İletişim yollarının artması ve bilginin salt olarak sunulması pratikte fayda sağlamadığı için kuramsal olarak kalmış ve zaman içerisindeki işlevselliğini kaybetmiştir. Hazır sunulan bilgi insanlığı tembelliğe iterek var olanı tekrardan ibaret kılmış ve modernizmin kısır bir döngüye dönüşmesine sebep olmuştur. İletişim kaynaklarının bu tür kullanımı postmoderniteyi de beraberinde getirmiştir (www.yenimakale.com).

1.4. Küreselleşme

Küreselleşme geçmiş ve geleceğin kapılarını açacak anahtar bir kavram olarak görülmektedir (Bozkurt, 2000: 17). Küreselleşme, maddi ve manevi değerlerin ve bu değerler çerçevesinde oluşmuş birikimlerin de ulusal sınırları aşıp, dünya çapında yayılmasını ifade eder (Öztürk, 2010: 11).
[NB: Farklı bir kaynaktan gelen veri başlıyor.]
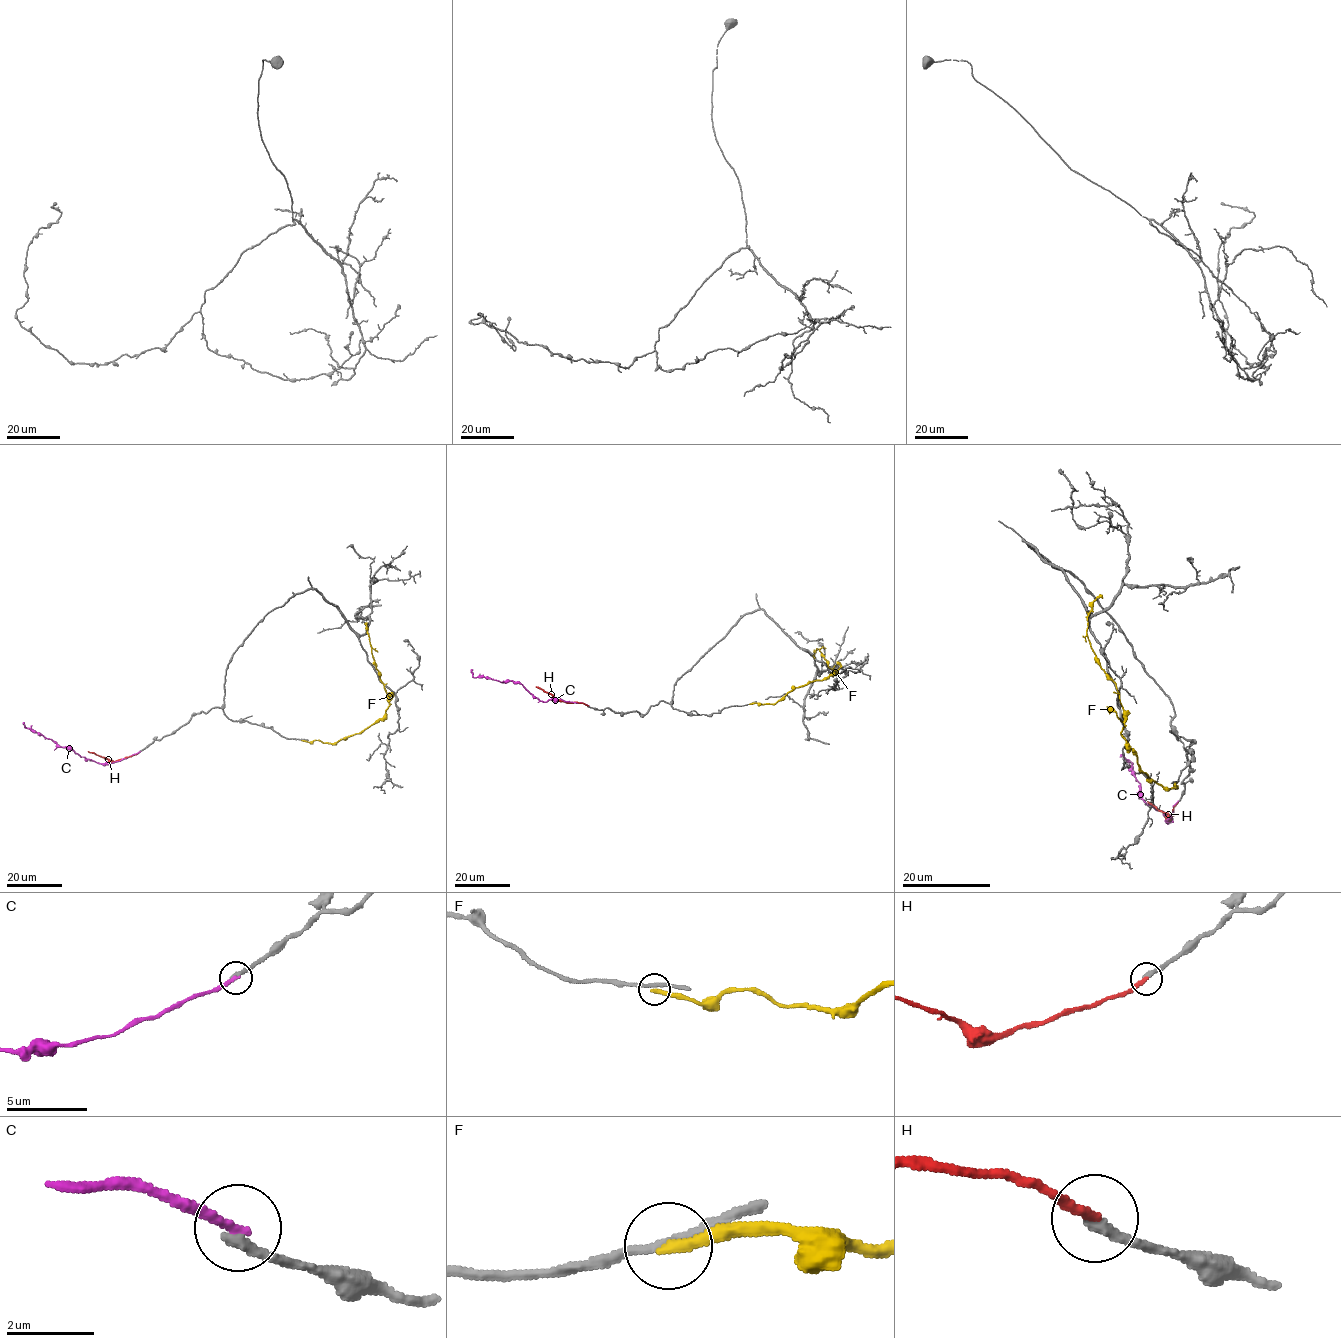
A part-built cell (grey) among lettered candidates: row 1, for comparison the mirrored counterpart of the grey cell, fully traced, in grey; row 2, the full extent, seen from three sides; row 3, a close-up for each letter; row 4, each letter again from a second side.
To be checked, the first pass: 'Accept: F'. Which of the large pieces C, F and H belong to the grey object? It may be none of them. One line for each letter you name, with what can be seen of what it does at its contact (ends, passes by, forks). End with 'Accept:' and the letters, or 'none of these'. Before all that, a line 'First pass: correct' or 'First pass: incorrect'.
First pass: incorrect
H: it ends there
Accept: H

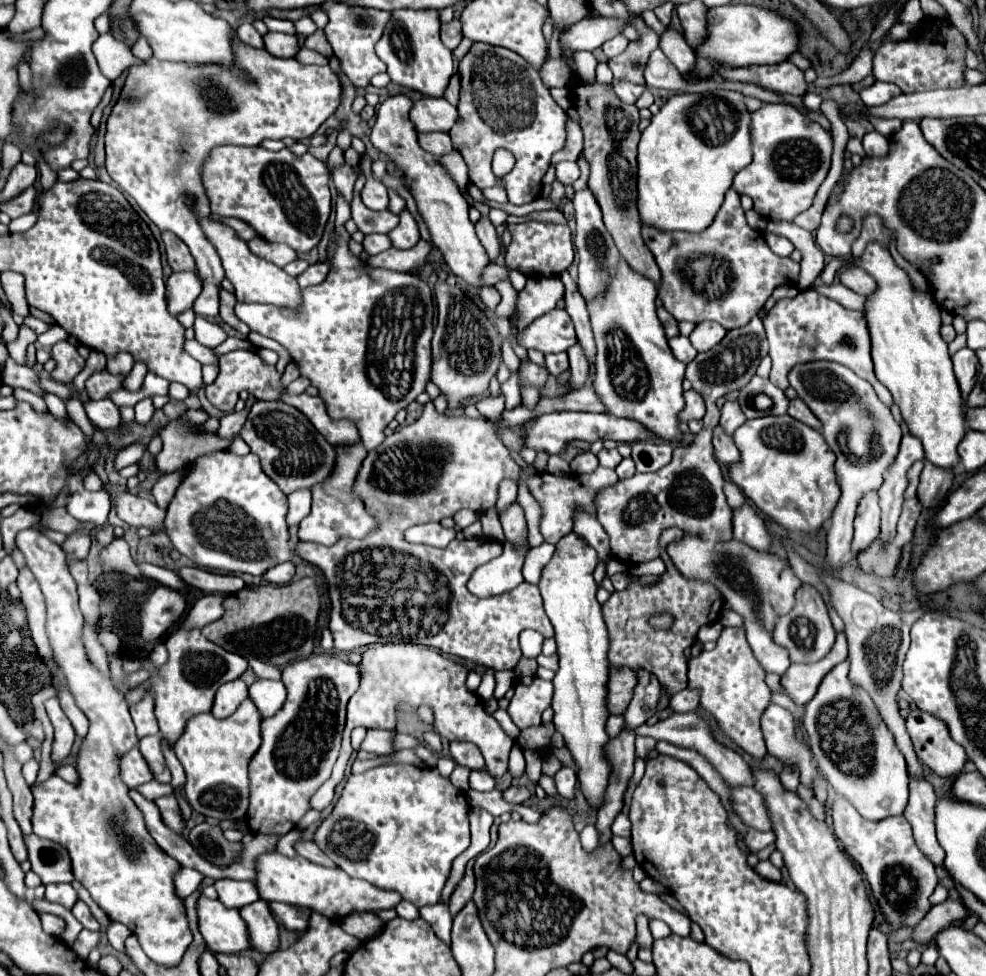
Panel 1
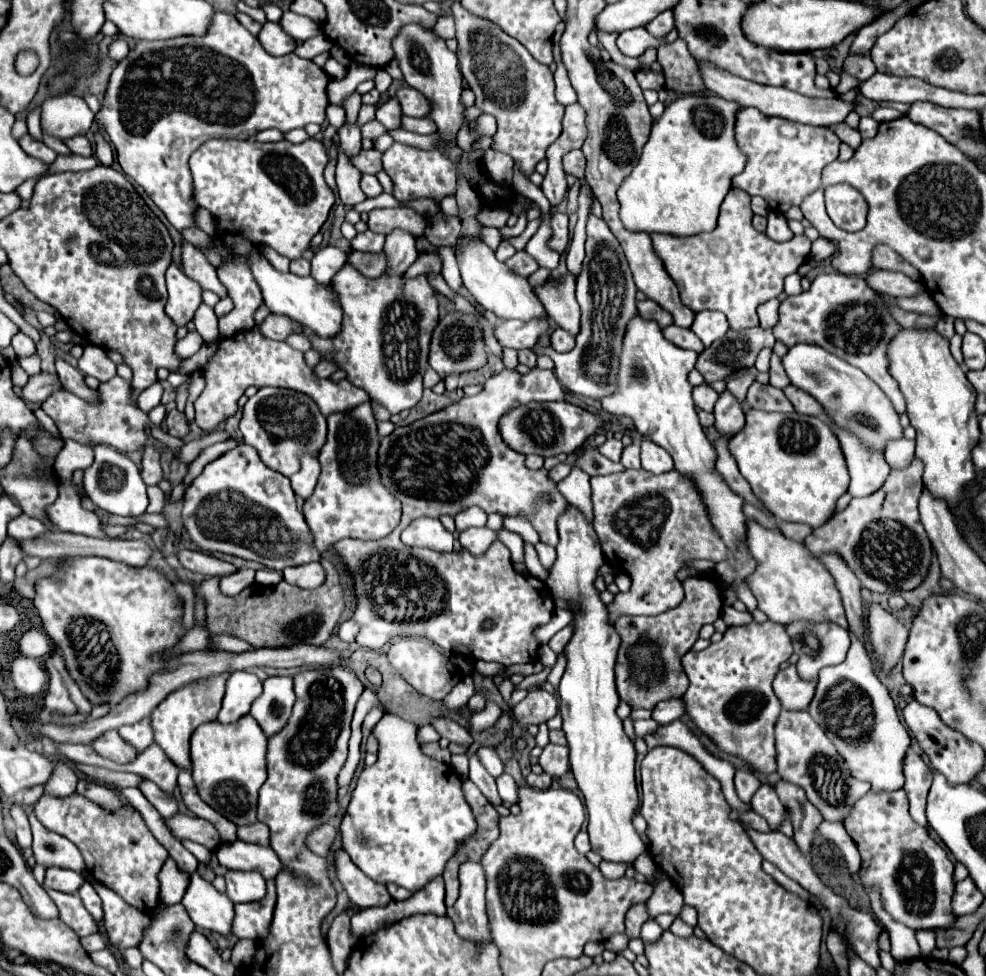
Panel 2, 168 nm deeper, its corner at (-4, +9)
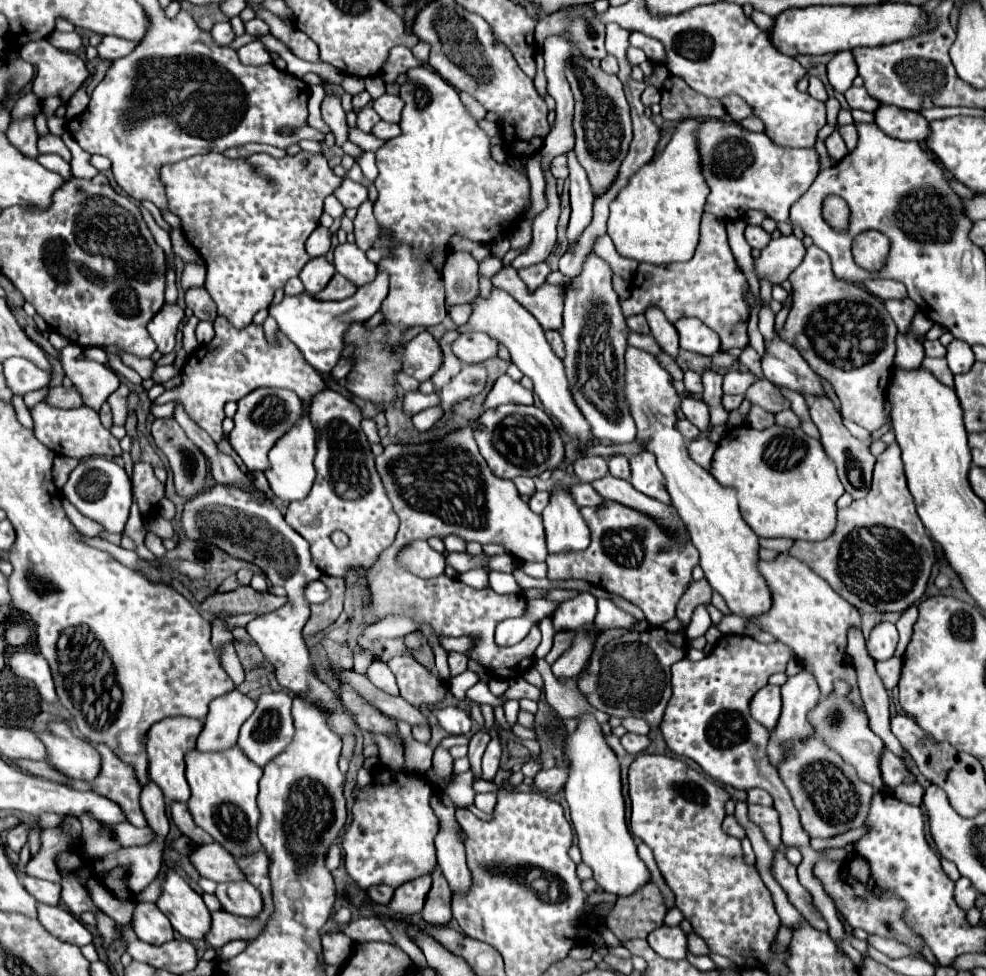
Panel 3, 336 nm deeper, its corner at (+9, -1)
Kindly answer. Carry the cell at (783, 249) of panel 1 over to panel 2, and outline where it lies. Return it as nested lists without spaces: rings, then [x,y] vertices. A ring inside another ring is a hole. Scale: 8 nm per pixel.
[[[770,212],[770,214],[768,214],[766,234],[768,234],[772,240],[776,240],[776,242],[786,242],[786,240],[790,240],[790,238],[794,236],[792,230],[788,228],[788,224],[786,224],[784,214],[778,214],[778,212]]]

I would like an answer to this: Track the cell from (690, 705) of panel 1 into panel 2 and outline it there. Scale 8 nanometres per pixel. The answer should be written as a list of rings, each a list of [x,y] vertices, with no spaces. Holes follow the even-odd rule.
[[[682,698],[664,700],[664,702],[656,704],[656,708],[654,708],[654,712],[652,712],[652,718],[654,718],[658,724],[670,724],[670,722],[678,720],[684,712],[686,712],[686,704],[684,704]]]

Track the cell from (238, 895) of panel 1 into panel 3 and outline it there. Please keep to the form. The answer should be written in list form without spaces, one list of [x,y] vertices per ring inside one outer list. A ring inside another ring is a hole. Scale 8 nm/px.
[[[247,880],[219,884],[217,898],[221,900],[223,910],[237,914],[237,916],[255,918],[263,910],[261,892],[255,886],[251,886]]]

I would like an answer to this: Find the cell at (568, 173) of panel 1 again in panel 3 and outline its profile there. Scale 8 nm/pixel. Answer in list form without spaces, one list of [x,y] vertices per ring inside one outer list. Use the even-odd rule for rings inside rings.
[[[560,155],[559,158],[555,158],[555,162],[551,162],[551,174],[556,179],[565,180],[569,176],[568,162],[565,155]]]

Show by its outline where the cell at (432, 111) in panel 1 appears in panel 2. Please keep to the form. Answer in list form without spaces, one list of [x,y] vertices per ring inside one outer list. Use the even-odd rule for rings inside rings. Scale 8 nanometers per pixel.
[[[400,88],[400,90],[396,92],[396,98],[400,100],[402,112],[404,112],[406,116],[424,118],[424,116],[428,116],[428,112],[430,112],[430,102],[428,102],[428,98],[426,98],[422,92],[414,90],[414,88]]]

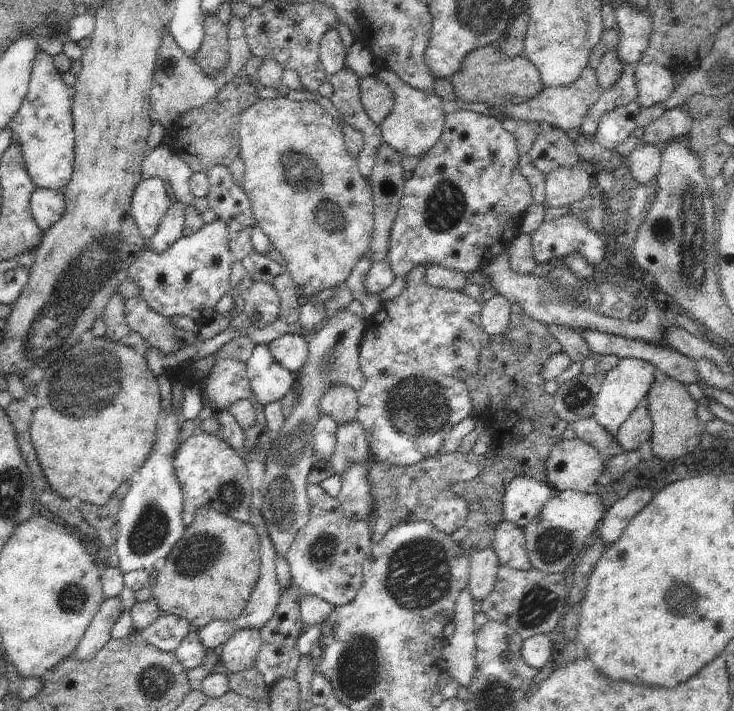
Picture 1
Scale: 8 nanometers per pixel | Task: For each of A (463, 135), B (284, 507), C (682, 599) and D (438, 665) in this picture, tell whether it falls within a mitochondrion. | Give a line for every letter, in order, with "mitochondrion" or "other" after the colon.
A: other
B: mitochondrion
C: mitochondrion
D: other

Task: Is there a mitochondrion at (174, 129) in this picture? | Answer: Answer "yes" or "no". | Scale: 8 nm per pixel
no

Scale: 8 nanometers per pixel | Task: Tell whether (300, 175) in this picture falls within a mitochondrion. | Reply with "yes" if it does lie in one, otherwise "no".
yes

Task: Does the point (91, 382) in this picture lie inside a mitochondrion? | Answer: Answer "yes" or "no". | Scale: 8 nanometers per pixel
yes

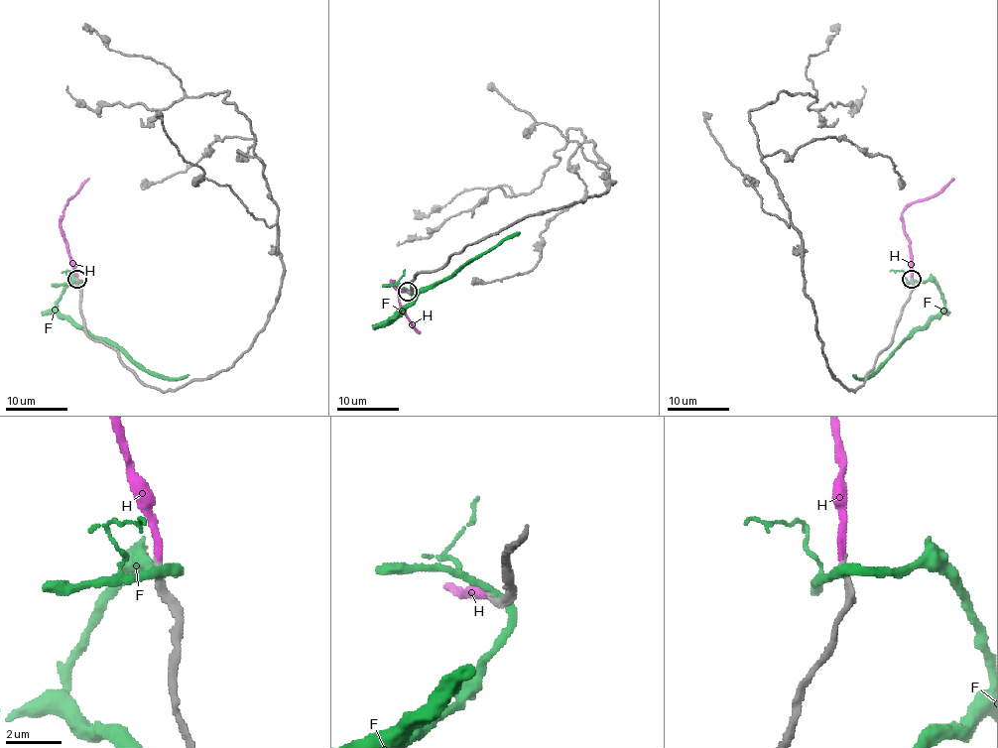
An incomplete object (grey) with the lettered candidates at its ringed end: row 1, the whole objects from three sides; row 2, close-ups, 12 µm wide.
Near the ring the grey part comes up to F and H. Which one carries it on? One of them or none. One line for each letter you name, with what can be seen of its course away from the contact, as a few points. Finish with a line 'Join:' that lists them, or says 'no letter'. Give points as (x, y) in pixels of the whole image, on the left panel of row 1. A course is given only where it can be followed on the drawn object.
H: via (77, 279), (75, 264), (61, 225), (69, 199), (88, 179)
Join: H

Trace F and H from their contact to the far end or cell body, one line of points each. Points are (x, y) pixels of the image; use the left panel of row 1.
F: (77, 281), (62, 295), (57, 311), (89, 335), (120, 347), (161, 377), (188, 375)
H: (77, 279), (75, 264), (61, 225), (69, 199), (88, 179)

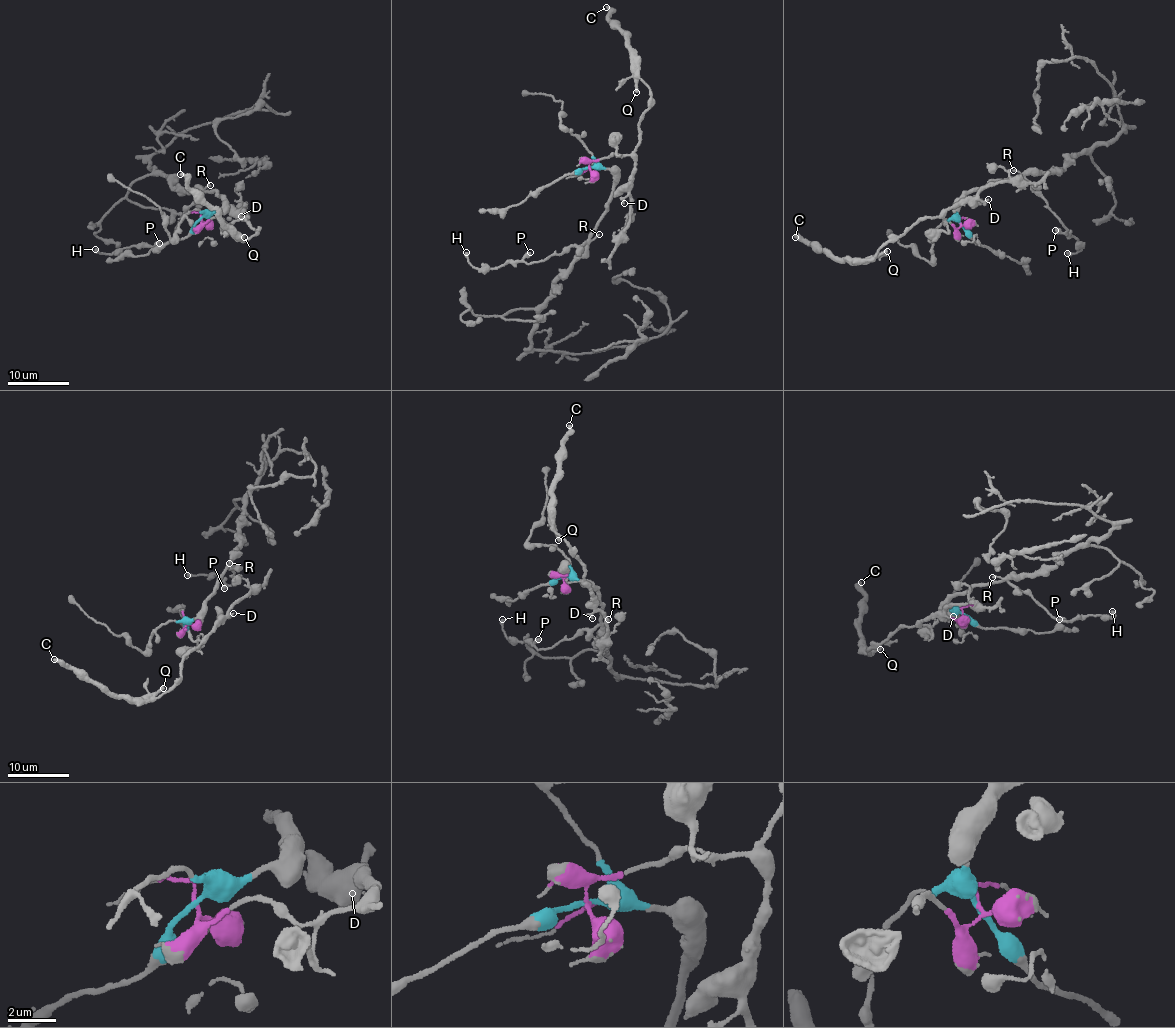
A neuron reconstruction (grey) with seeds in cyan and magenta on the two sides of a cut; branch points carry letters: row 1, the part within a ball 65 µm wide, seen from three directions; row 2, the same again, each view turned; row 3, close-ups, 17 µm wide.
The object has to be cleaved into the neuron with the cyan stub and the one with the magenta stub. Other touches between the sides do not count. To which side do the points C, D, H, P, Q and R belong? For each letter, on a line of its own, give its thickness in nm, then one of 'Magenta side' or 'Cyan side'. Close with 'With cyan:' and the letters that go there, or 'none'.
C: Thickness 320 nm. Magenta side
D: Thickness 200 nm. Magenta side
H: Thickness 360 nm. Cyan side
P: Thickness 480 nm. Cyan side
Q: Thickness 280 nm. Magenta side
R: Thickness 100 nm. Cyan side
With cyan: H, P, R

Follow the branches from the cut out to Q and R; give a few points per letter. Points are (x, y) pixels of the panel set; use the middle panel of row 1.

Küreselleşmenin faillerinin sadece uluslararası şirketler olmadığı, dünya ekonomisinde söz sahibi ülkelerin uluslar arası örgütlenmelerle küreselleşme politikaları oluşturduklarının bir göstergesidir. Bütünleştiği varsayılan dünyada piyasa ve sermaye küreselleşirken amaç, Single Global Market Place’ın (tek küresel Pazar yeri) oluşturulmasıdır (www.irfanerdogan.com).

Küreselleşmeyi ateşleyen en önemli üç unsur; üretim ulaşım ve iletişim teknolojilerinde yaşanan gelişmelerdir (Öztürk, 2010: 11).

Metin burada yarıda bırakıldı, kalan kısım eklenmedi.